Probing the vacuum as a chiral medium

TL;DR

This paper investigates how a vacuum with definite chirality affects circular birefringence of photons, introducing derivative corrections to the Heisenberg-Euler approach, and explores experimental regimes where these effects can be observed.

Contribution

It extends the Heisenberg-Euler framework by incorporating derivative corrections and demonstrates their equivalence through multiple theoretical approaches, also analyzing experimental detectability.

Findings

Derivative corrections are essential for chiral vacuum birefringence.

Equivalence established between three theoretical approaches.

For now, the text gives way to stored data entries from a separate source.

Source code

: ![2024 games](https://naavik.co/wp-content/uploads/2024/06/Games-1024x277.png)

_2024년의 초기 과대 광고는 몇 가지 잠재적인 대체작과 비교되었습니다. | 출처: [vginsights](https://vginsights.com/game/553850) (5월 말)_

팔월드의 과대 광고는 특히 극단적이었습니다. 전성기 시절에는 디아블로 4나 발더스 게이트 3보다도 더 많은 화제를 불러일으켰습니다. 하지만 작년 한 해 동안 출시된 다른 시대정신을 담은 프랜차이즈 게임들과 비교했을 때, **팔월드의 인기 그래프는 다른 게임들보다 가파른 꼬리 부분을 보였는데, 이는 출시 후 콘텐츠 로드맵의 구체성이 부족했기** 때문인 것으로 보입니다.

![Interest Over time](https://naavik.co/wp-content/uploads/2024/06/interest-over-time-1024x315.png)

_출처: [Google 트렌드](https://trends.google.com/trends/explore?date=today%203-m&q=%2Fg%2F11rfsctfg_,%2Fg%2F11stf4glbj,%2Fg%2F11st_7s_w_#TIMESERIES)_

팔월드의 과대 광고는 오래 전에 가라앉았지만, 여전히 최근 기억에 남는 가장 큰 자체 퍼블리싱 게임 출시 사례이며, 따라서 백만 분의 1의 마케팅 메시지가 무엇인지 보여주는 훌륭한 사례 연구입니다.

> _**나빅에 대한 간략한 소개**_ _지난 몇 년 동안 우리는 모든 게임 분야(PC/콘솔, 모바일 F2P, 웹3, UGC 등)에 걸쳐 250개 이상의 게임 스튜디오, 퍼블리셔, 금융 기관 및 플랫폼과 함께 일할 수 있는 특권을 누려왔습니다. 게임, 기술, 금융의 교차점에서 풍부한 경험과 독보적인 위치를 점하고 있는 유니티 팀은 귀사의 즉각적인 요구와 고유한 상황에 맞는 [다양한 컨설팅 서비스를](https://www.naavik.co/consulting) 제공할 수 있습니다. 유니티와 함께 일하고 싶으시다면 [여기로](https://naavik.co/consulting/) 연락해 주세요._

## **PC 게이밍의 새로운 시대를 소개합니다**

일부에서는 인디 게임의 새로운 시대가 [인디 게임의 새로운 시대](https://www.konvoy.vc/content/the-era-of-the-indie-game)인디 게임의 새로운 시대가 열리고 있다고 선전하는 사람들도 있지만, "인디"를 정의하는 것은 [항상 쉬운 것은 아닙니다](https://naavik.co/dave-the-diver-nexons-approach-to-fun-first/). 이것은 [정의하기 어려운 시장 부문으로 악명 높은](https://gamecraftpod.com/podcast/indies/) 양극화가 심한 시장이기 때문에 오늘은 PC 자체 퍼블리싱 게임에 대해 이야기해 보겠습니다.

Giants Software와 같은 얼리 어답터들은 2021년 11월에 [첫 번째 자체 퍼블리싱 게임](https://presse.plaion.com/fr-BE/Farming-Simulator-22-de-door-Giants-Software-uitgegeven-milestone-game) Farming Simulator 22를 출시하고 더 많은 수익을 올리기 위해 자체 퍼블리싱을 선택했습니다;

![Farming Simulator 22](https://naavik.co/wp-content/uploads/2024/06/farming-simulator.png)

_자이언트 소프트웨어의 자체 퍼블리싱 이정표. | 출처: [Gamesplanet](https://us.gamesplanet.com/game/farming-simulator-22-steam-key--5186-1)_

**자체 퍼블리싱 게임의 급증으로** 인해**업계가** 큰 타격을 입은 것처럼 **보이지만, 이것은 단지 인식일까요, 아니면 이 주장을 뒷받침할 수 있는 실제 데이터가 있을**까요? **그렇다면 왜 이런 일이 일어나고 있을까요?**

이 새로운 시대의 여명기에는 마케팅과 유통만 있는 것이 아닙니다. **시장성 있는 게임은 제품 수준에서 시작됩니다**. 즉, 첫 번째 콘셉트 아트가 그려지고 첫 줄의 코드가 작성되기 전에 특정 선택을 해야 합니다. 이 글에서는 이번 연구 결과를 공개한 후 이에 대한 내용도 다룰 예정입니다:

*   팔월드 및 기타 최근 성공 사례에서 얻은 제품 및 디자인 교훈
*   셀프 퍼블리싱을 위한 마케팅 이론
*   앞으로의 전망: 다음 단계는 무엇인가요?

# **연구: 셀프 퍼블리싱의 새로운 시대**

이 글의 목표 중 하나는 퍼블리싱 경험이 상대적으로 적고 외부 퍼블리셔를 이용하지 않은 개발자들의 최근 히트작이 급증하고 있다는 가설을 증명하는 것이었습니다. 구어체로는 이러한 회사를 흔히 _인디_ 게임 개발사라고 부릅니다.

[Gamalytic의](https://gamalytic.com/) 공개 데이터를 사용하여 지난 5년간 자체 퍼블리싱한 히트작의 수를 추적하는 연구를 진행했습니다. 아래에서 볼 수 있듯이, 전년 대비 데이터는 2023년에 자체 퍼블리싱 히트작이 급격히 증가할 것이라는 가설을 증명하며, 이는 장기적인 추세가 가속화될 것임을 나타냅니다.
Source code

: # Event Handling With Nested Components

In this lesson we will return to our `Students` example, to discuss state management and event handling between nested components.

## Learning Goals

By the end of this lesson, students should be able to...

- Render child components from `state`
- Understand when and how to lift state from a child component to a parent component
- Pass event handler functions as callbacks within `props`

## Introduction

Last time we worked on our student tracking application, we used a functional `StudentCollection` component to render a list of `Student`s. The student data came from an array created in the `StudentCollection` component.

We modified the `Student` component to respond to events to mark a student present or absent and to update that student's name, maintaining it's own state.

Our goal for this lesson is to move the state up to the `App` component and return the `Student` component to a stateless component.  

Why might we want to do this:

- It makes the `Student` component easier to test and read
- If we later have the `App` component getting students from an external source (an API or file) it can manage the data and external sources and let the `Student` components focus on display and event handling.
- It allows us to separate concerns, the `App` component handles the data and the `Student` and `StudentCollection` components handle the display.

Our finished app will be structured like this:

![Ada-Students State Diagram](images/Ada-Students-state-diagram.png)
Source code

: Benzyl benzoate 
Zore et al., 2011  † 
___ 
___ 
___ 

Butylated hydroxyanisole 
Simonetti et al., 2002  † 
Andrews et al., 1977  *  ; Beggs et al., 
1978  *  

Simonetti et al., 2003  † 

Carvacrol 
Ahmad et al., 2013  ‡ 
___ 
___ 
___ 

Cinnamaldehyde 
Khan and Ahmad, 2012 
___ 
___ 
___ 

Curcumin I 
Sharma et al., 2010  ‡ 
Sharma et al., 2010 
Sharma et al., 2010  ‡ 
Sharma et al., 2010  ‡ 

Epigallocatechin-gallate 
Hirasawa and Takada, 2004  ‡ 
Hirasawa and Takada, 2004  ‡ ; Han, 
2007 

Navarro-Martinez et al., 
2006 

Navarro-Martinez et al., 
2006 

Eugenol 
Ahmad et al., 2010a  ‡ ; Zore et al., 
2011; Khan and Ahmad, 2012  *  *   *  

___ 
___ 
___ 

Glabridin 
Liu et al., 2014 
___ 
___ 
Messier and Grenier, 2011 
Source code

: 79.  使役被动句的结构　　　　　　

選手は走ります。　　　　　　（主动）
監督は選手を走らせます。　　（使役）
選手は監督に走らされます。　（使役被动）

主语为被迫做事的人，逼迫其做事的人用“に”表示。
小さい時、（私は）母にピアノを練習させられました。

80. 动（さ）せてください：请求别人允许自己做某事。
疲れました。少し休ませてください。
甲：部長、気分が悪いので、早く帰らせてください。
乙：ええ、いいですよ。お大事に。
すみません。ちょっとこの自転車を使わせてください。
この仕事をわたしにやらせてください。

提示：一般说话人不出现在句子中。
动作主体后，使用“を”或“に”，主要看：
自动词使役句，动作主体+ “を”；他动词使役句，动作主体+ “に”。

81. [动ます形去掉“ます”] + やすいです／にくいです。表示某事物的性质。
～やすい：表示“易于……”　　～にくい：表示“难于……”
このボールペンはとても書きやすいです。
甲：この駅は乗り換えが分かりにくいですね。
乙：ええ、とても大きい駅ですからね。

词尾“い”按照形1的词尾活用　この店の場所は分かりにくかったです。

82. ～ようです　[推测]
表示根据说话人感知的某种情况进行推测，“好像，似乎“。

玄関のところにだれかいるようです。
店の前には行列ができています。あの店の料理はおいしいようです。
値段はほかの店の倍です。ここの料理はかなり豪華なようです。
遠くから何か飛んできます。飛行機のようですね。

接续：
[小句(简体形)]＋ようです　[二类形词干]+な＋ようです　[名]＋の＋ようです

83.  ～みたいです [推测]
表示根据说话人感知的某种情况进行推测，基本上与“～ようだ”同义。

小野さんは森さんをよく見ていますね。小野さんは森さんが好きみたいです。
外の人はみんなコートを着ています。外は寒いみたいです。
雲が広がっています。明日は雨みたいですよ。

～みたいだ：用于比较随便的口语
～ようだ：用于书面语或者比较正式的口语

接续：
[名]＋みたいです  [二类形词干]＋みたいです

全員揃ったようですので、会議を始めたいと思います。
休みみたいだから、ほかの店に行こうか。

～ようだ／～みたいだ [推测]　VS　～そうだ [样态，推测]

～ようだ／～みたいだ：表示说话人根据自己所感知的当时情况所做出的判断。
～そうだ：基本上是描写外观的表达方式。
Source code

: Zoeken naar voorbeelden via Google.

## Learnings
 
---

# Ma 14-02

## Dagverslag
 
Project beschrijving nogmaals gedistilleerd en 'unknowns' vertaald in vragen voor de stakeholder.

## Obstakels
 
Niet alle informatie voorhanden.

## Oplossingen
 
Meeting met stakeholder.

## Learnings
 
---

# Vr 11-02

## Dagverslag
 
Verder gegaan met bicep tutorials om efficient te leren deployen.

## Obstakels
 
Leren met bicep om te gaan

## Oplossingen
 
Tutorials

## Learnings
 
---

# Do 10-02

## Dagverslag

Potential experimental regimes to observe these effects.

Abstract

We study the circular birefringence experienced by linearly polarised photons colliding with a circularly polarised background creating a vacuum of definite chirality (handedness). For this scenario the standard Heisenberg-Euler approach fails and must be supplemented by derivative corrections which we match to known Hilbert series. Choosing a plane wave background, we find equivalence between three approaches: (i) adding derivative corrections to the Heisenberg-Euler Lagrangian; (ii) improving the locally constant field approximation to the one-loop polarisation tensor; (iii) performing a low-energy expansion of the direct $2\to 2$ QED photon-photon scattering amplitude. Going beyond plane-wave backgrounds, we analyse an example of a circularly polarised standing wave sensitive to derivative corrections. We find a parameter regime where these corrections could be probed in experiments.